7. The compound represented by formula (I) or a stereoisomer or tautomer thereof or a pharmaceutically acceptable salt thereof or a solvate or prodrug thereof according to claim 1, wherein R3 is independently selected from H and the following substituted or unsubstituted groups: sulfonyl, sulfonamido, thiomorpholine 1,1-dioxide, piperidine, pyrazole, thiazole, imidazole, 1,3,4-thiadiazole, piperazine, morpholine, thiophene, oxazole, 1,3,4-oxadiazole, furan, pyrrole, 3-pyrroline, 2-pyrazoline, 1,2,3-azole, 1,2,3-triazole, 1,2,4-triazole, and pyran; and a substituent is selected from C1-C3 haloalkoxy.

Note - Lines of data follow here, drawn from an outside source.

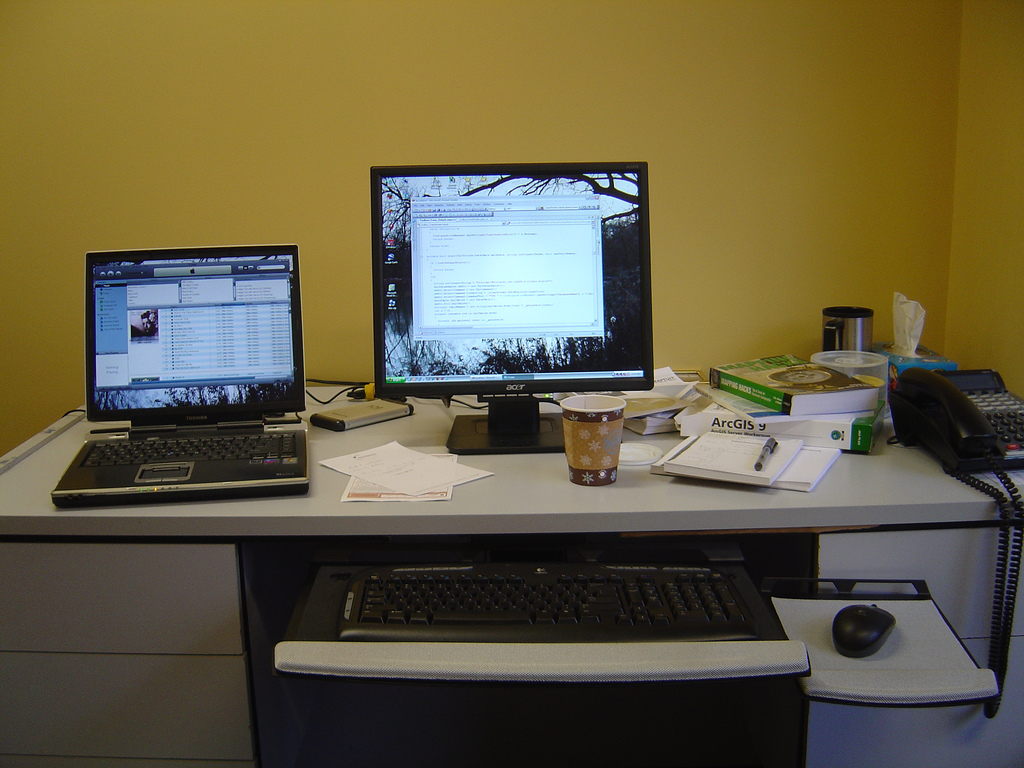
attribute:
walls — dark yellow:
[5, 11, 1019, 413]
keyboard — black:
[269, 546, 814, 680]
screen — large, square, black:
[356, 156, 657, 401]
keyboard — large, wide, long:
[332, 556, 786, 649]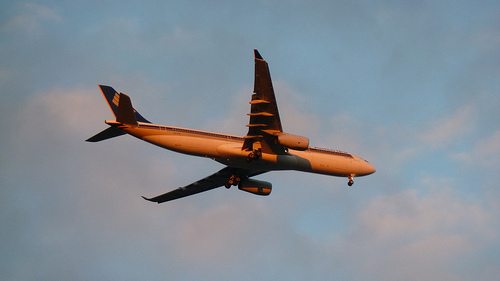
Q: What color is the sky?
A: Blue.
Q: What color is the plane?
A: White.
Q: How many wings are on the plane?
A: Two.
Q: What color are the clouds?
A: White.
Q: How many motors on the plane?
A: Two.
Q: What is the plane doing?
A: Flying.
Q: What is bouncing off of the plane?
A: Sunlight.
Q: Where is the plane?
A: In the air.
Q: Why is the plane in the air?
A: Flying.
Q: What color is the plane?
A: Orange.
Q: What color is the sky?
A: Blue.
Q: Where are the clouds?
A: In the sky.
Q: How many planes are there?
A: 1.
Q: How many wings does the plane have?
A: 2.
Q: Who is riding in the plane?
A: Passengers.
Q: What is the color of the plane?
A: Orange.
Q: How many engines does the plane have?
A: Two.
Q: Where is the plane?
A: The sky.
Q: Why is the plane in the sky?
A: It is flying.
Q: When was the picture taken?
A: During the day.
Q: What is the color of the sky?
A: Blue.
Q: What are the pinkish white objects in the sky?
A: Clouds.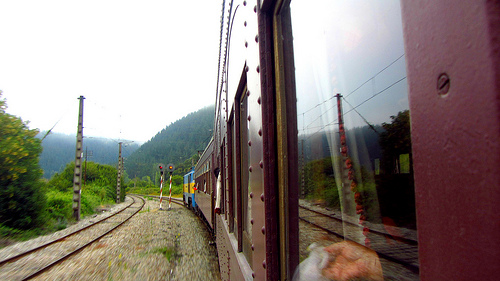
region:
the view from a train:
[102, 50, 419, 242]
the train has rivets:
[201, 60, 358, 234]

8. A compound represented by the following structure, or a stereoisomer or tautomer thereof, or a pharmaceutically acceptable salt thereof, or a solvate or prodrug thereof:

9. A pharmaceutical composition comprising the compound according to claim 1, or a stereoisomer or tautomer thereof or a pharmaceutically acceptable salt thereof, and a pharmaceutically acceptable carrier.

10. A method comprising preparing drugs for preventing or treating JAK kinase-related diseases with the compound according to claim 1.